Selected passage |
+ + + + + + +

This site has a breakdown of the reactors by country

Canada* 18 now, 2 under construction 1.54 GW, 2 planned 2 GW
China 10 now, 5 under construction 4.1 GW, 13 planned 13GW, 50 proposed, 36GW
India 16 now, 7 under construction 3.2GW, 4 planned 2.8GW, 15 proposed, 11.1GW
Japan 55 now, 2 under construction 2.3GW, 11 planned 15GW
S Korea 20 now, 1 under construction 950MW, 7 planned 8.25GW
Russia 31 now, 3 under construction 2.65GW, 8 planned 9.6GW, 18 proposed 21.6GW

3 comments:

Anonymous said...

What has improved since 3-mile Island?

bw said...

three mile island was in 1979
http://en.wikipedia.org/wiki/Three_Mile_Island_accident

In the 26 years since then coal power has killed over 26 million people worldwide.

three mile island killed no one.

Currently nuclear energy saves the emission of 2.5 billion tonnes of CO2 relative to coal. For every 22 tonnes of uranium used, one million tonnes of CO2 emissions is averted. Energy inputs to nuclear fuel cycle produce only a few (eg 1-3) percent of the CO 2 emissions saved. Doubling the world's nuclear output would reduce CO2 emissions from power generation by about one quarter.

(plus reduction of particulates, SOX, NOX, merury, arsenic etc...)

It cots over $100 per ton to sequester one ton of CO2 and it is only being piloted in some locations.

Below are procedural and design changes:
As a result of the TMI-2 incident, nuclear reactor operator training has been improved. Before the incident it focused on diagnosing the underlying problem; afterwards, it focused on reacting to the emergency by going through a standardized checklist to ensure that the core is receiving enough coolant under sufficient pressure.

+ + + + + + +

Information given |
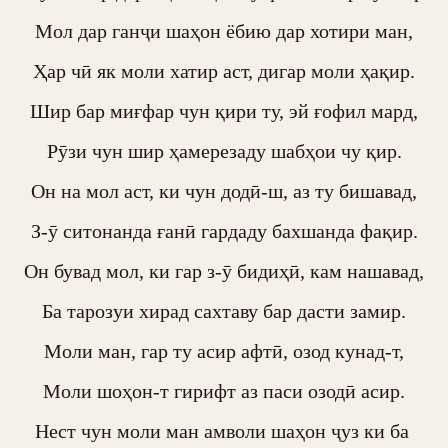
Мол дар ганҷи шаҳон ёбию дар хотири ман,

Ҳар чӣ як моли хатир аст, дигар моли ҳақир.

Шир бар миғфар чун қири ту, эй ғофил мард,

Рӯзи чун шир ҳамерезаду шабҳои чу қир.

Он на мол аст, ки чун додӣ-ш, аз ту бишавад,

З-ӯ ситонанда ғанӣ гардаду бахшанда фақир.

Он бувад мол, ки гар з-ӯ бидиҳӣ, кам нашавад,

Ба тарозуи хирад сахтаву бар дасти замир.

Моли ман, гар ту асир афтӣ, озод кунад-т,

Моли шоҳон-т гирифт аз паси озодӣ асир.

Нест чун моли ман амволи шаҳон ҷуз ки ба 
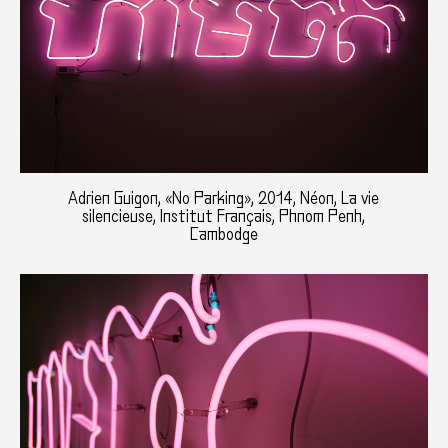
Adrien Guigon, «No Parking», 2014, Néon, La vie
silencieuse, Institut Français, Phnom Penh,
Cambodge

+ + + + + + +

Exercise tasks |
• a. Answer these from the reactor passage, one line each:
(i) How many reactors does Japan have now?
(ii) In what year did Three Mile Island happen?
(iii) How many tonnes of uranium must be used to avert one million tonnes of CO2 emissions?
• b. Name every country in the reactor passage's breakdown of reactors by country.
• c. Return the part of the reactor passage that begins at the words "What has improved" and stops after the words "about one quarter.".

Answers by task |
• a.
(i) 55
(ii) 1979
(iii) 22 tonnes

• b. Canada, China, India, Japan, S Korea, Russia

• c.
What has improved since 3-mile Island?

bw said...

three mile island was in 1979
http://en.wikipedia.org/wiki/Three_Mile_Island_accident

In the 26 years since then coal power has killed over 26 million people worldwide.

three mile island killed no one.

Currently nuclear energy saves the emission of 2.5 billion tonnes of CO2 relative to coal. For every 22 tonnes of uranium used, one million tonnes of CO2 emissions is averted. Energy inputs to nuclear fuel cycle produce only a few (eg 1-3) percent of the CO 2 emissions saved. Doubling the world's nuclear output would reduce CO2 emissions from power generation by about one quarter.